**ABOUT THIS TASK:** Filter the records below down to lines containing "mini".

**Data entries:**
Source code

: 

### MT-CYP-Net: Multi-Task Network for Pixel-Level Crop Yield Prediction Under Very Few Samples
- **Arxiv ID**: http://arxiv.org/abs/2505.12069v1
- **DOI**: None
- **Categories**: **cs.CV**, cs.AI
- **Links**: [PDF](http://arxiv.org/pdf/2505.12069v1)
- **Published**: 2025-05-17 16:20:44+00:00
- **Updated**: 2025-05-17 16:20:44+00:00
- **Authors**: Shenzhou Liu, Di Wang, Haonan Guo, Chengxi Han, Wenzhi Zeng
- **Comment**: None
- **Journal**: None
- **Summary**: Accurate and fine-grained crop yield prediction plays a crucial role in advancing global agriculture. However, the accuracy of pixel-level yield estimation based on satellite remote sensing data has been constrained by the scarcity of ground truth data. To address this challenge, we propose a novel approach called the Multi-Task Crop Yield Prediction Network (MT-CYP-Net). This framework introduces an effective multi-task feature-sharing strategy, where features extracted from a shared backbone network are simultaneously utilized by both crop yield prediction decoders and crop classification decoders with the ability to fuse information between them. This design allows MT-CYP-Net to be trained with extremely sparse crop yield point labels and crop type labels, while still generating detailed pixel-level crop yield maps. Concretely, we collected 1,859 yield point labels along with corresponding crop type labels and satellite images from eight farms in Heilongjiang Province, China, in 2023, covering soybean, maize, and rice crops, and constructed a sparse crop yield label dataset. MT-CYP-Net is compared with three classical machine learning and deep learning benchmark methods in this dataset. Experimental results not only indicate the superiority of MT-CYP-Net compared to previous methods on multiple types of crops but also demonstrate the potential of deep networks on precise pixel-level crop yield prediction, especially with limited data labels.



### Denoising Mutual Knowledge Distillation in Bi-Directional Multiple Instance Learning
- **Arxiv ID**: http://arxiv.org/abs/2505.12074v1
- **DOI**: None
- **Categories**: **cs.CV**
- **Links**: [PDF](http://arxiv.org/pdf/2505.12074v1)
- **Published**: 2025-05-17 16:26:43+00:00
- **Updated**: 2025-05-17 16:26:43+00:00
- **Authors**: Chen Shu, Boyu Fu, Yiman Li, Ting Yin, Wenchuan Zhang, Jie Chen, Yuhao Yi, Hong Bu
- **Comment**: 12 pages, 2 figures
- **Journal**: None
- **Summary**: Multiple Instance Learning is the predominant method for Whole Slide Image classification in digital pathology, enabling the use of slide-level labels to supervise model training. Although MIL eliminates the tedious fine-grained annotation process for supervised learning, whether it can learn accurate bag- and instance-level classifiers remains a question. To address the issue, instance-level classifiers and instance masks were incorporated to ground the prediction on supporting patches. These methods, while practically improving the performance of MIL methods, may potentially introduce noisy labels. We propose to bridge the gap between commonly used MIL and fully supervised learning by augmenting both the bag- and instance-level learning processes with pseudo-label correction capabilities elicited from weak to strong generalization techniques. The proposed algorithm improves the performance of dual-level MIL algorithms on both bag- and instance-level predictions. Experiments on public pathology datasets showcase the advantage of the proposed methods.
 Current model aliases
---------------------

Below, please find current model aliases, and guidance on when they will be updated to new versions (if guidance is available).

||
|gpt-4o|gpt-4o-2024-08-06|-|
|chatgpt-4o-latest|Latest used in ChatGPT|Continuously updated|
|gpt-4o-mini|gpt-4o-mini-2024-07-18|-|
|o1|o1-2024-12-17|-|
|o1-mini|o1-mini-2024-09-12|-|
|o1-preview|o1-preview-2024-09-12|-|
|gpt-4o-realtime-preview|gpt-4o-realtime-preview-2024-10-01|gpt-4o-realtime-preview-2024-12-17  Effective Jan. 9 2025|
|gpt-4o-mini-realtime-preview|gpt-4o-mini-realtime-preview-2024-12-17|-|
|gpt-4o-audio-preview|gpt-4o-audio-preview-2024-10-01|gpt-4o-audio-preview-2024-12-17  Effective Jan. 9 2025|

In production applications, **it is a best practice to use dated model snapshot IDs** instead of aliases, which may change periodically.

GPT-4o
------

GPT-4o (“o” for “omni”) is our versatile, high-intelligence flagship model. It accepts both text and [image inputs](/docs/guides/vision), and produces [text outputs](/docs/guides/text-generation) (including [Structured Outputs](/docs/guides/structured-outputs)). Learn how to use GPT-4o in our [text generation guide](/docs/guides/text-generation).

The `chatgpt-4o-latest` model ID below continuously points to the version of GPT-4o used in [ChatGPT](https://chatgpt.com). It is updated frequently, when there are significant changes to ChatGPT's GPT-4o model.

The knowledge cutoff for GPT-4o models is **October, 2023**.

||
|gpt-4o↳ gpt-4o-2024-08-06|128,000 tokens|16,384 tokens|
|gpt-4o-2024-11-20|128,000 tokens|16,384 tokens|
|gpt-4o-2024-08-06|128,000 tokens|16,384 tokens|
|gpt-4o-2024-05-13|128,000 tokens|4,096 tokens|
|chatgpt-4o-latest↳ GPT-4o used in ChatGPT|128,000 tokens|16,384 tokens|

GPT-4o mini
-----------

**ANSWER SECTION:**
|gpt-4o-mini|gpt-4o-mini-2024-07-18|-|
|o1-mini|o1-mini-2024-09-12|-|
|gpt-4o-mini-realtime-preview|gpt-4o-mini-realtime-preview-2024-12-17|-|
GPT-4o mini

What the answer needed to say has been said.